Problem details »
Look through the records and copy every line in which "module" appears.

Provided data »
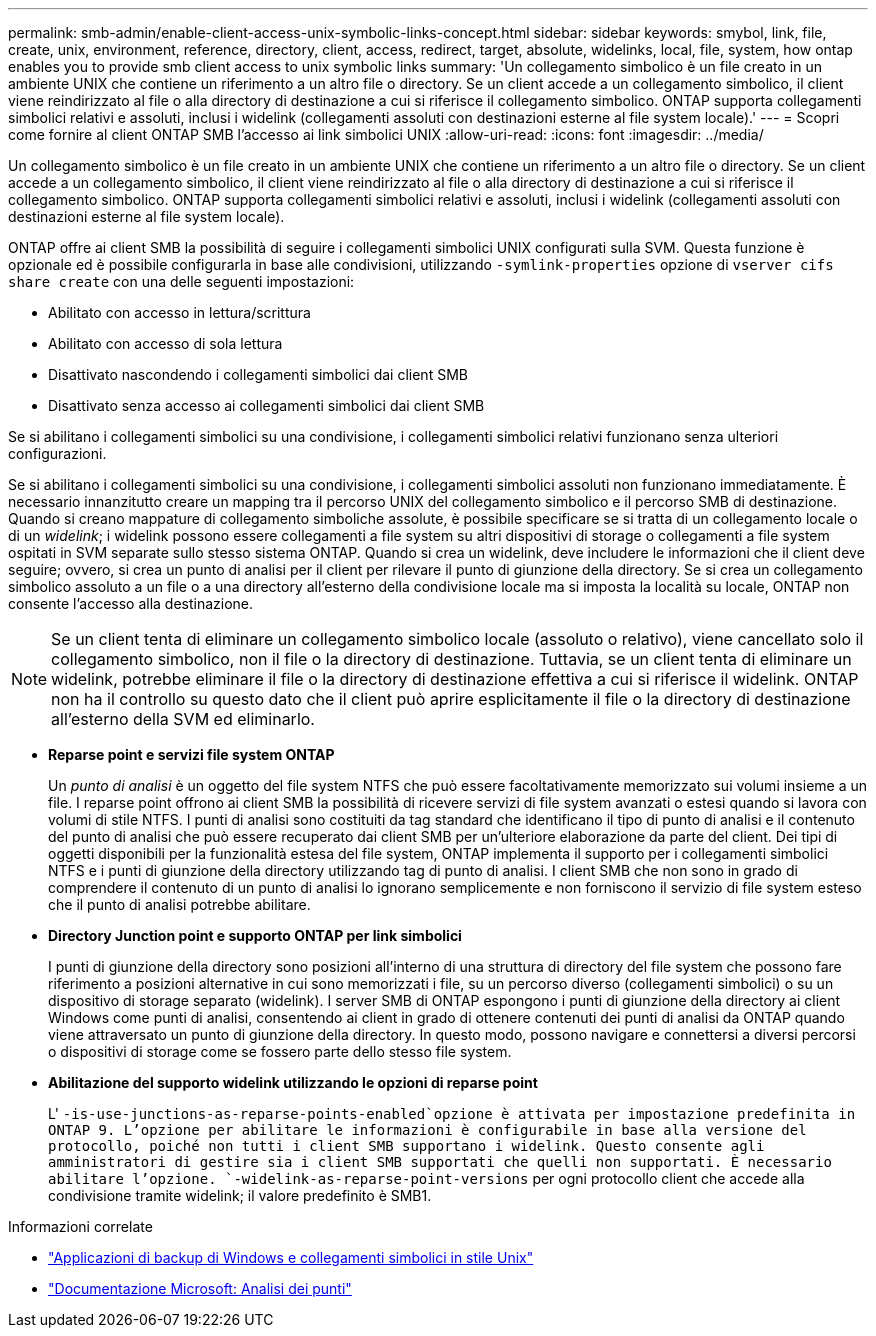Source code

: ---
permalink: smb-admin/enable-client-access-unix-symbolic-links-concept.html 
sidebar: sidebar 
keywords: smybol, link, file, create, unix, environment, reference, directory, client, access, redirect, target, absolute, widelinks, local, file, system, how ontap enables you to provide smb client access to unix symbolic links 
summary: 'Un collegamento simbolico è un file creato in un ambiente UNIX che contiene un riferimento a un altro file o directory. Se un client accede a un collegamento simbolico, il client viene reindirizzato al file o alla directory di destinazione a cui si riferisce il collegamento simbolico. ONTAP supporta collegamenti simbolici relativi e assoluti, inclusi i widelink (collegamenti assoluti con destinazioni esterne al file system locale).' 
---
= Scopri come fornire al client ONTAP SMB l'accesso ai link simbolici UNIX
:allow-uri-read: 
:icons: font
:imagesdir: ../media/


[role="lead"]
Un collegamento simbolico è un file creato in un ambiente UNIX che contiene un riferimento a un altro file o directory. Se un client accede a un collegamento simbolico, il client viene reindirizzato al file o alla directory di destinazione a cui si riferisce il collegamento simbolico. ONTAP supporta collegamenti simbolici relativi e assoluti, inclusi i widelink (collegamenti assoluti con destinazioni esterne al file system locale).

ONTAP offre ai client SMB la possibilità di seguire i collegamenti simbolici UNIX configurati sulla SVM. Questa funzione è opzionale ed è possibile configurarla in base alle condivisioni, utilizzando `-symlink-properties` opzione di `vserver cifs share create` con una delle seguenti impostazioni:

* Abilitato con accesso in lettura/scrittura
* Abilitato con accesso di sola lettura
* Disattivato nascondendo i collegamenti simbolici dai client SMB
* Disattivato senza accesso ai collegamenti simbolici dai client SMB


Se si abilitano i collegamenti simbolici su una condivisione, i collegamenti simbolici relativi funzionano senza ulteriori configurazioni.

Se si abilitano i collegamenti simbolici su una condivisione, i collegamenti simbolici assoluti non funzionano immediatamente. È necessario innanzitutto creare un mapping tra il percorso UNIX del collegamento simbolico e il percorso SMB di destinazione. Quando si creano mappature di collegamento simboliche assolute, è possibile specificare se si tratta di un collegamento locale o di un _widelink_; i widelink possono essere collegamenti a file system su altri dispositivi di storage o collegamenti a file system ospitati in SVM separate sullo stesso sistema ONTAP. Quando si crea un widelink, deve includere le informazioni che il client deve seguire; ovvero, si crea un punto di analisi per il client per rilevare il punto di giunzione della directory. Se si crea un collegamento simbolico assoluto a un file o a una directory all'esterno della condivisione locale ma si imposta la località su locale, ONTAP non consente l'accesso alla destinazione.

[NOTE]
====
Se un client tenta di eliminare un collegamento simbolico locale (assoluto o relativo), viene cancellato solo il collegamento simbolico, non il file o la directory di destinazione. Tuttavia, se un client tenta di eliminare un widelink, potrebbe eliminare il file o la directory di destinazione effettiva a cui si riferisce il widelink. ONTAP non ha il controllo su questo dato che il client può aprire esplicitamente il file o la directory di destinazione all'esterno della SVM ed eliminarlo.

====
* *Reparse point e servizi file system ONTAP*
+
Un _punto di analisi_ è un oggetto del file system NTFS che può essere facoltativamente memorizzato sui volumi insieme a un file. I reparse point offrono ai client SMB la possibilità di ricevere servizi di file system avanzati o estesi quando si lavora con volumi di stile NTFS. I punti di analisi sono costituiti da tag standard che identificano il tipo di punto di analisi e il contenuto del punto di analisi che può essere recuperato dai client SMB per un'ulteriore elaborazione da parte del client. Dei tipi di oggetti disponibili per la funzionalità estesa del file system, ONTAP implementa il supporto per i collegamenti simbolici NTFS e i punti di giunzione della directory utilizzando tag di punto di analisi. I client SMB che non sono in grado di comprendere il contenuto di un punto di analisi lo ignorano semplicemente e non forniscono il servizio di file system esteso che il punto di analisi potrebbe abilitare.

* *Directory Junction point e supporto ONTAP per link simbolici*
+
I punti di giunzione della directory sono posizioni all'interno di una struttura di directory del file system che possono fare riferimento a posizioni alternative in cui sono memorizzati i file, su un percorso diverso (collegamenti simbolici) o su un dispositivo di storage separato (widelink). I server SMB di ONTAP espongono i punti di giunzione della directory ai client Windows come punti di analisi, consentendo ai client in grado di ottenere contenuti dei punti di analisi da ONTAP quando viene attraversato un punto di giunzione della directory. In questo modo, possono navigare e connettersi a diversi percorsi o dispositivi di storage come se fossero parte dello stesso file system.

* *Abilitazione del supporto widelink utilizzando le opzioni di reparse point*
+
L' `-is-use-junctions-as-reparse-points-enabled`opzione è attivata per impostazione predefinita in ONTAP 9. L'opzione per abilitare le informazioni è configurabile in base alla versione del protocollo, poiché non tutti i client SMB supportano i widelink. Questo consente agli amministratori di gestire sia i client SMB supportati che quelli non supportati. È necessario abilitare l'opzione.  `-widelink-as-reparse-point-versions` per ogni protocollo client che accede alla condivisione tramite widelink; il valore predefinito è SMB1.



.Informazioni correlate
* link:windows-backup-symlinks.html["Applicazioni di backup di Windows e collegamenti simbolici in stile Unix"]
* https://docs.microsoft.com/en-us/windows/win32/fileio/reparse-points["Documentazione Microsoft: Analisi dei punti"^]

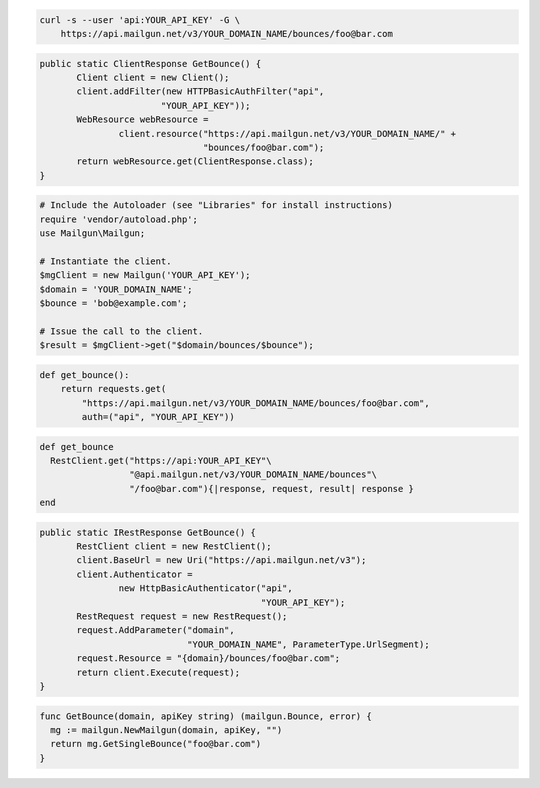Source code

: 
.. code-block:: bash

    curl -s --user 'api:YOUR_API_KEY' -G \
	https://api.mailgun.net/v3/YOUR_DOMAIN_NAME/bounces/foo@bar.com

.. code-block:: java

 public static ClientResponse GetBounce() {
 	Client client = new Client();
 	client.addFilter(new HTTPBasicAuthFilter("api",
 			"YOUR_API_KEY"));
 	WebResource webResource =
 		client.resource("https://api.mailgun.net/v3/YOUR_DOMAIN_NAME/" +
 				"bounces/foo@bar.com");
 	return webResource.get(ClientResponse.class);
 }

.. code-block:: php

  # Include the Autoloader (see "Libraries" for install instructions)
  require 'vendor/autoload.php';
  use Mailgun\Mailgun;

  # Instantiate the client.
  $mgClient = new Mailgun('YOUR_API_KEY');
  $domain = 'YOUR_DOMAIN_NAME';
  $bounce = 'bob@example.com';

  # Issue the call to the client.
  $result = $mgClient->get("$domain/bounces/$bounce");

.. code-block:: py

 def get_bounce():
     return requests.get(
         "https://api.mailgun.net/v3/YOUR_DOMAIN_NAME/bounces/foo@bar.com",
         auth=("api", "YOUR_API_KEY"))

.. code-block:: rb

 def get_bounce
   RestClient.get("https://api:YOUR_API_KEY"\
                  "@api.mailgun.net/v3/YOUR_DOMAIN_NAME/bounces"\
                  "/foo@bar.com"){|response, request, result| response }
 end

.. code-block:: csharp

 public static IRestResponse GetBounce() {
 	RestClient client = new RestClient();
 	client.BaseUrl = new Uri("https://api.mailgun.net/v3");
 	client.Authenticator =
 		new HttpBasicAuthenticator("api",
 		                           "YOUR_API_KEY");
 	RestRequest request = new RestRequest();
 	request.AddParameter("domain",
 	                     "YOUR_DOMAIN_NAME", ParameterType.UrlSegment);
 	request.Resource = "{domain}/bounces/foo@bar.com";
 	return client.Execute(request);
 }

.. code-block:: go

 func GetBounce(domain, apiKey string) (mailgun.Bounce, error) {
   mg := mailgun.NewMailgun(domain, apiKey, "")
   return mg.GetSingleBounce("foo@bar.com")
 }
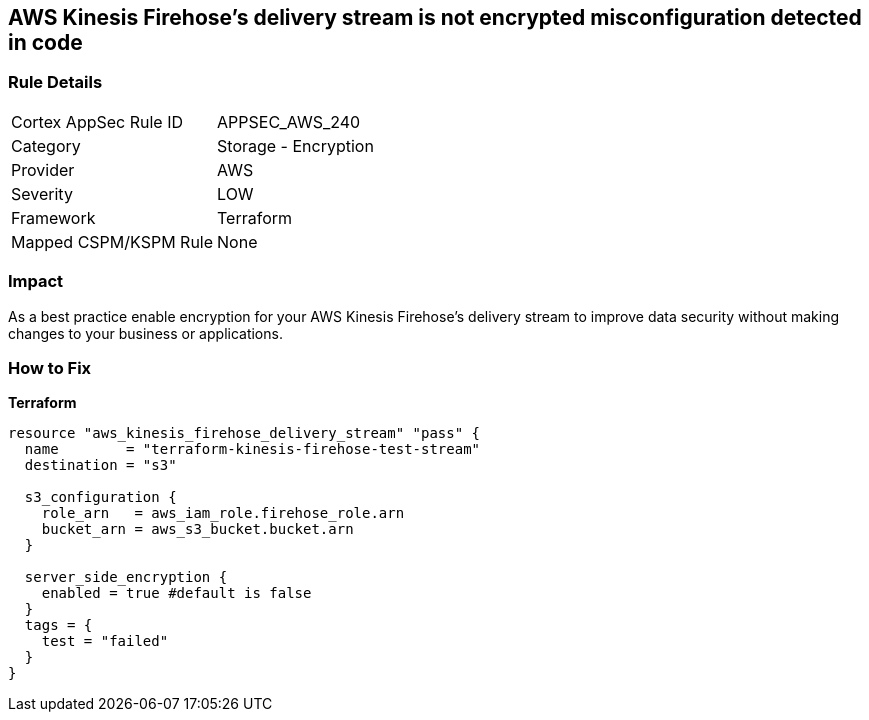 == AWS Kinesis Firehose's delivery stream is not encrypted misconfiguration detected in code


=== Rule Details

[cols="1,2"]
|===
|Cortex AppSec Rule ID |APPSEC_AWS_240
|Category |Storage - Encryption
|Provider |AWS
|Severity |LOW
|Framework |Terraform
|Mapped CSPM/KSPM Rule |None
|===
 



=== Impact
As a best practice enable encryption for your AWS Kinesis Firehose's delivery stream to improve data security without making changes to your business or applications.

=== How to Fix


*Terraform* 




[source,go]
----
resource "aws_kinesis_firehose_delivery_stream" "pass" {
  name        = "terraform-kinesis-firehose-test-stream"
  destination = "s3"

  s3_configuration {
    role_arn   = aws_iam_role.firehose_role.arn
    bucket_arn = aws_s3_bucket.bucket.arn
  }

  server_side_encryption {
    enabled = true #default is false
  }
  tags = {
    test = "failed"
  }
}
----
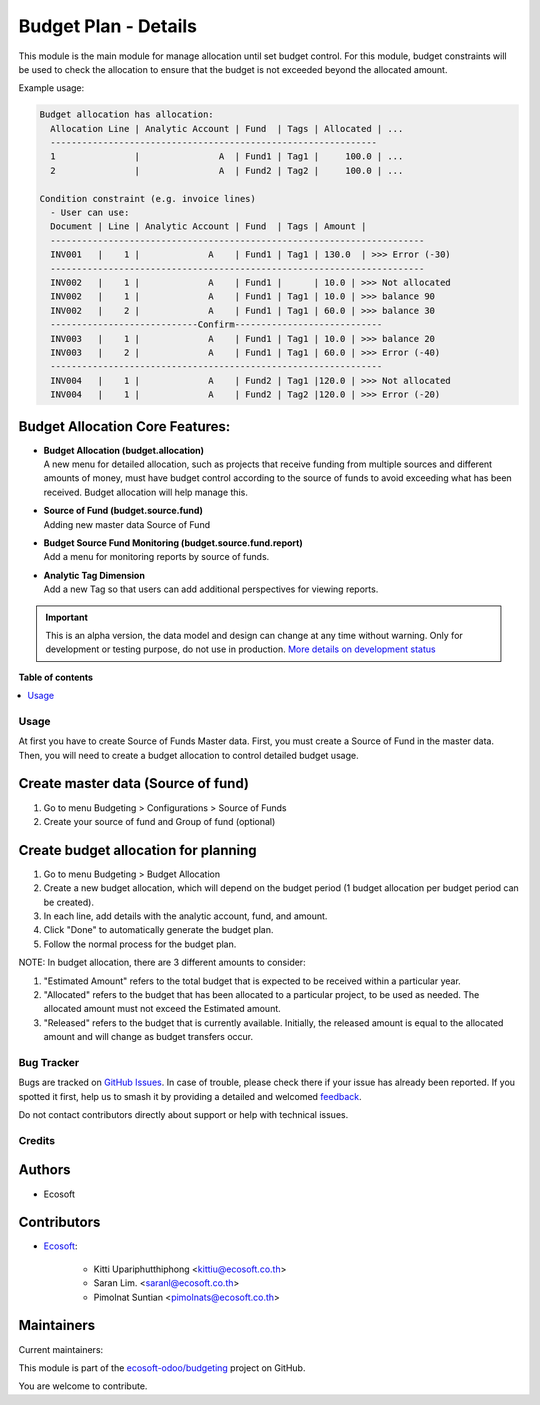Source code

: =====================
Budget Plan - Details
=====================

.. 
   !!!!!!!!!!!!!!!!!!!!!!!!!!!!!!!!!!!!!!!!!!!!!!!!!!!!
   !! This file is generated by oca-gen-addon-readme !!
   !! changes will be overwritten.                   !!
   !!!!!!!!!!!!!!!!!!!!!!!!!!!!!!!!!!!!!!!!!!!!!!!!!!!!
   !! source digest: sha256:472fc82e31773468562ddcfd2cf0da54c0f1500540f34b3ffd996de5b5d1b32f
   !!!!!!!!!!!!!!!!!!!!!!!!!!!!!!!!!!!!!!!!!!!!!!!!!!!!

.. |badge1| image:: https://img.shields.io/badge/maturity-Alpha-red.png
    :target: https://odoo-community.org/page/development-status
    :alt: Alpha
.. |badge2| image:: https://img.shields.io/badge/licence-AGPL--3-blue.png
    :target: http://www.gnu.org/licenses/agpl-3.0-standalone.html
    :alt: License: AGPL-3
.. |badge3| image:: https://img.shields.io/badge/github-ecosoft--odoo%2Fbudgeting-lightgray.png?logo=github
    :target: https://github.com/ecosoft-odoo/budgeting/tree/18.0/budget_plan_detail
    :alt: ecosoft-odoo/budgeting

|badge1| |badge2| |badge3|

This module is the main module for manage allocation until set budget
control. For this module, budget constraints will be used to check the
allocation to ensure that the budget is not exceeded beyond the
allocated amount.

Example usage:

.. code:: python

   Budget allocation has allocation:
     Allocation Line | Analytic Account | Fund  | Tags | Allocated | ...
     --------------------------------------------------------------
     1               |               A  | Fund1 | Tag1 |     100.0 | ...
     2               |               A  | Fund2 | Tag2 |     100.0 | ...

   Condition constraint (e.g. invoice lines)
     - User can use:
     Document | Line | Analytic Account | Fund  | Tags | Amount |
     -----------------------------------------------------------------------
     INV001   |    1 |             A    | Fund1 | Tag1 | 130.0  | >>> Error (-30)
     -----------------------------------------------------------------------
     INV002   |    1 |             A    | Fund1 |      | 10.0 | >>> Not allocated
     INV002   |    1 |             A    | Fund1 | Tag1 | 10.0 | >>> balance 90
     INV002   |    2 |             A    | Fund1 | Tag1 | 60.0 | >>> balance 30
     ----------------------------Confirm----------------------------
     INV003   |    1 |             A    | Fund1 | Tag1 | 10.0 | >>> balance 20
     INV003   |    2 |             A    | Fund1 | Tag1 | 60.0 | >>> Error (-40)
     ---------------------------------------------------------------
     INV004   |    1 |             A    | Fund2 | Tag1 |120.0 | >>> Not allocated
     INV004   |    1 |             A    | Fund2 | Tag2 |120.0 | >>> Error (-20)

Budget Allocation Core Features:
--------------------------------

- | **Budget Allocation (budget.allocation)**
  | A new menu for detailed allocation, such as projects that receive
    funding from multiple sources and different amounts of money, must
    have budget control according to the source of funds to avoid
    exceeding what has been received. Budget allocation will help manage
    this.

- | **Source of Fund (budget.source.fund)**
  | Adding new master data Source of Fund

- | **Budget Source Fund Monitoring (budget.source.fund.report)**
  | Add a menu for monitoring reports by source of funds.

- | **Analytic Tag Dimension**
  | Add a new Tag so that users can add additional perspectives for
    viewing reports.

.. IMPORTANT::
   This is an alpha version, the data model and design can change at any time without warning.
   Only for development or testing purpose, do not use in production.
   `More details on development status <https://odoo-community.org/page/development-status>`_

**Table of contents**

.. contents::
   :local:

Usage
=====

At first you have to create Source of Funds Master data. First, you must
create a Source of Fund in the master data. Then, you will need to
create a budget allocation to control detailed budget usage.

Create master data (Source of fund)
-----------------------------------

1. Go to menu Budgeting > Configurations > Source of Funds
2. Create your source of fund and Group of fund (optional)

Create budget allocation for planning
-------------------------------------

1. Go to menu Budgeting > Budget Allocation
2. Create a new budget allocation, which will depend on the budget
   period (1 budget allocation per budget period can be created).
3. In each line, add details with the analytic account, fund, and
   amount.
4. Click "Done" to automatically generate the budget plan.
5. Follow the normal process for the budget plan.

NOTE: In budget allocation, there are 3 different amounts to consider:

1. "Estimated Amount" refers to the total budget that is expected to be
   received within a particular year.
2. "Allocated" refers to the budget that has been allocated to a
   particular project, to be used as needed. The allocated amount must
   not exceed the Estimated amount.
3. "Released" refers to the budget that is currently available.
   Initially, the released amount is equal to the allocated amount and
   will change as budget transfers occur.

Bug Tracker
===========

Bugs are tracked on `GitHub Issues <https://github.com/ecosoft-odoo/budgeting/issues>`_.
In case of trouble, please check there if your issue has already been reported.
If you spotted it first, help us to smash it by providing a detailed and welcomed
`feedback <https://github.com/ecosoft-odoo/budgeting/issues/new?body=module:%20budget_plan_detail%0Aversion:%2018.0%0A%0A**Steps%20to%20reproduce**%0A-%20...%0A%0A**Current%20behavior**%0A%0A**Expected%20behavior**>`_.

Do not contact contributors directly about support or help with technical issues.

Credits
=======

Authors
-------

* Ecosoft

Contributors
------------

- `Ecosoft <http://ecosoft.co.th>`__:

     - Kitti Upariphutthiphong <kittiu@ecosoft.co.th>
     - Saran Lim. <saranl@ecosoft.co.th>
     - Pimolnat Suntian <pimolnats@ecosoft.co.th>

Maintainers
-----------

.. |maintainer-ps-tubtim| image:: https://github.com/ps-tubtim.png?size=40px
    :target: https://github.com/ps-tubtim
    :alt: ps-tubtim
.. |maintainer-Saran440| image:: https://github.com/Saran440.png?size=40px
    :target: https://github.com/Saran440
    :alt: Saran440

Current maintainers:

|maintainer-ps-tubtim| |maintainer-Saran440| 

This module is part of the `ecosoft-odoo/budgeting <https://github.com/ecosoft-odoo/budgeting/tree/18.0/budget_plan_detail>`_ project on GitHub.

You are welcome to contribute.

Answer for this exercise »
This module is the main module for manage allocation until set budget
control. For this module, budget constraints will be used to check the
`feedback <https://github.com/ecosoft-odoo/budgeting/issues/new?body=module:%20budget_plan_detail%0Aversion:%2018.0%0A%0A**Steps%20to%20reproduce**%0A-%20...%0A%0A**Current%20behavior**%0A%0A**Expected%20behavior**>`_.
This module is part of the `ecosoft-odoo/budgeting <https://github.com/ecosoft-odoo/budgeting/tree/18.0/budget_plan_detail>`_ project on GitHub.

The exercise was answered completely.